Emily: Yeah, yeah, I remember that as an employee, all the great events you would do to celebrate the Lowe’s legends amongst the staff and leadership. And that definitely stands out to me as some of the more memorable events that we had. And you say that it’s about this connection between the customer and this experience. During your tenure at Lowe’s Hotels, is there any specific program that stands out in your mind?

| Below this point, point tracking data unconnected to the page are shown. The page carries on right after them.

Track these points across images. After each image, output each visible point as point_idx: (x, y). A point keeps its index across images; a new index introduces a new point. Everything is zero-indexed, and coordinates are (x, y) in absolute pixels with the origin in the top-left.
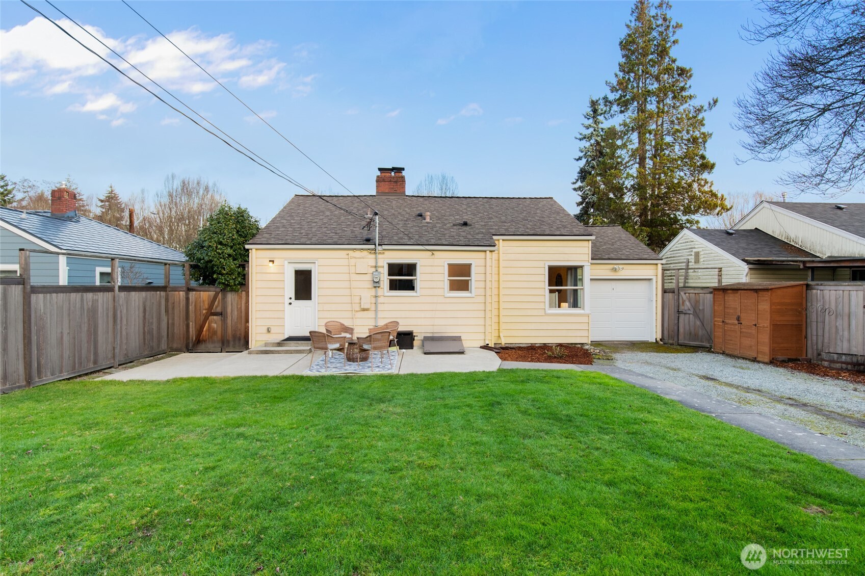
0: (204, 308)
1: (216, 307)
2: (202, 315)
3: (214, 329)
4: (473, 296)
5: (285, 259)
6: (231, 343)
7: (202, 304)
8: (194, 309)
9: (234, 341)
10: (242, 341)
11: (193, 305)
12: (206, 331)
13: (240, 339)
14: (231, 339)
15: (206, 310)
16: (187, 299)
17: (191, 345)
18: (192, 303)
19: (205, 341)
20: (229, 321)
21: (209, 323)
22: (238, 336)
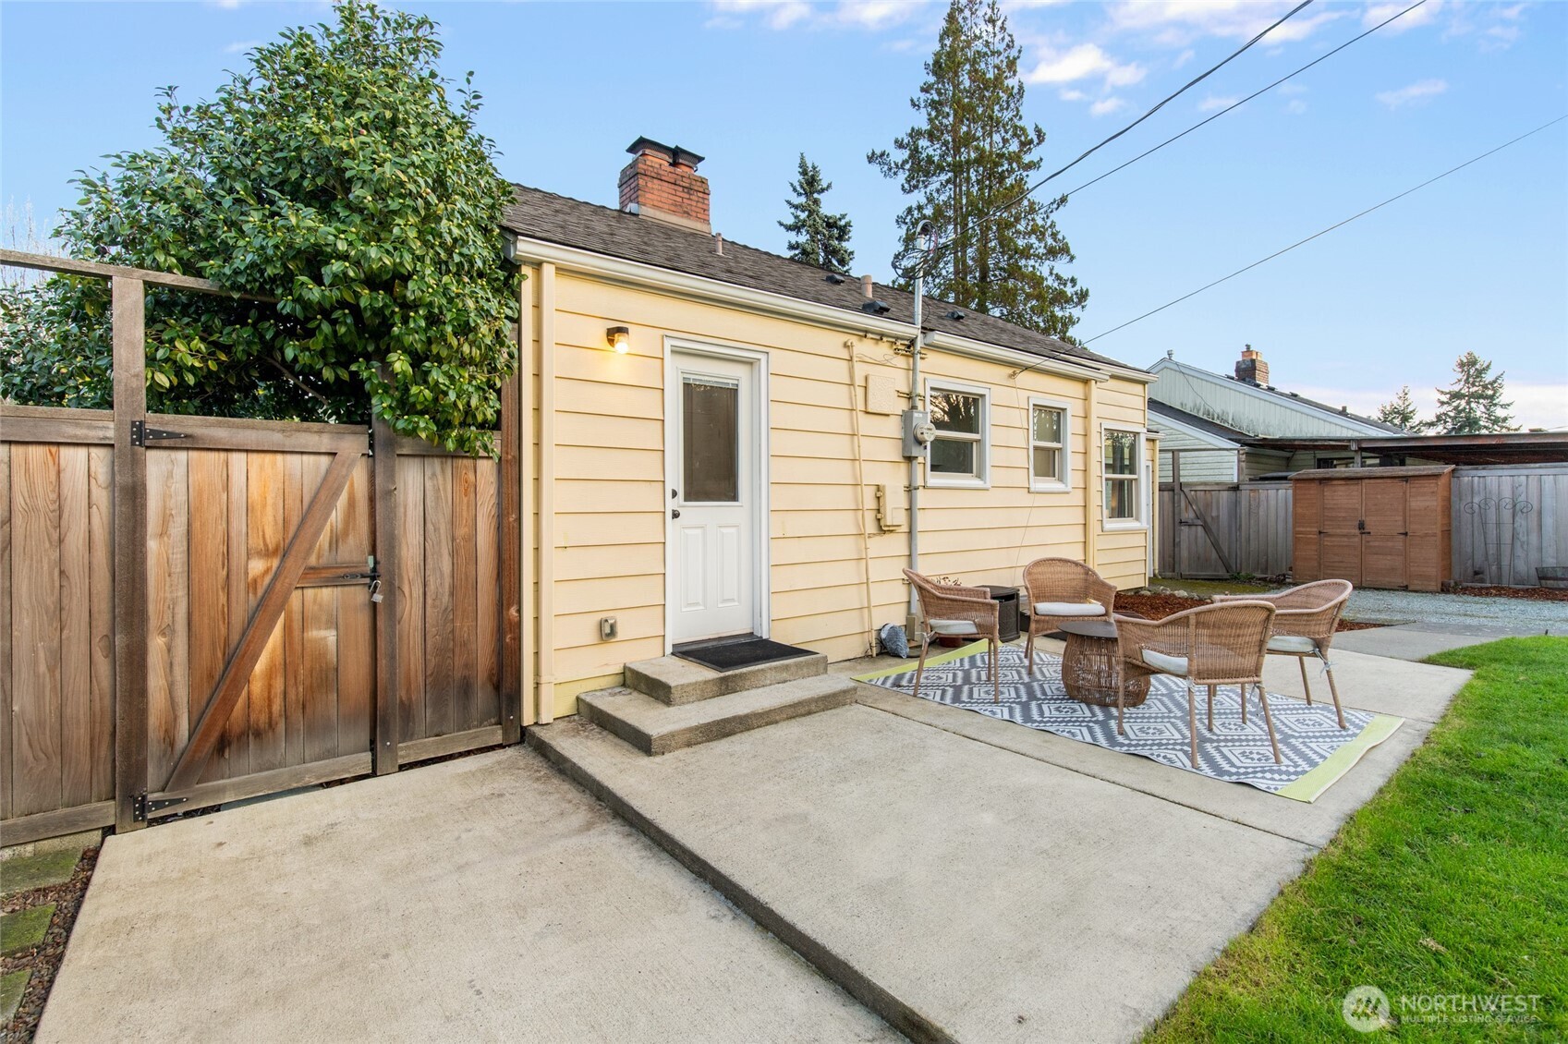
0: (256, 542)
1: (335, 542)
2: (239, 587)
3: (321, 655)
4: (1069, 489)
5: (667, 332)
6: (425, 715)
7: (239, 524)
8: (179, 558)
9: (439, 703)
10: (482, 697)
11: (178, 528)
12: (270, 674)
13: (466, 689)
14: (418, 696)
15: (267, 553)
16: (131, 496)
17: (154, 775)
18: (166, 519)
19: (256, 733)
20: (410, 608)
21: (288, 629)
22: (458, 675)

Jon: I think when we changed the working area of a hotel, which we used to call the back of the house, and we changed it to the heart of the house. And I think that was a significant moment for us because it showed how much we care about our team members. It was just sort of a headline, a neon sign that when you’re in the heart of the house, you’re with your colleagues and your managers will be walking through. They’ll get you ready for the day, they’re there to answer any questions. And I think that showed how much we believe in our team members and the understanding of how important they are. We’ve got a lot of different programs like everybody else. We have a very strong HR team that demonstrates our care for our team members every day. But in that regard, many hotel companies are doing that. But because of our size, there are some things that we can do. There are a lot of things that we can’t do because we can’t afford to roll out these very costly programs. But we’ve managed to create an environment where our team members feel that they’re welcome. They can talk to us, they can ask us questions, they can make comments. But what we need them to do is contribute to a successful business because this is a business and we are part of a public company at Loews Hotels and we have a responsibility to our shareholders and I think we as a small operator balance the needs of running a profitable business with making sure that our team members feel wanted.

Emily: Yeah, I always felt that there was a real emphasis on the employee experience. And as you say, if you have happy employees, they will serve the guests very well.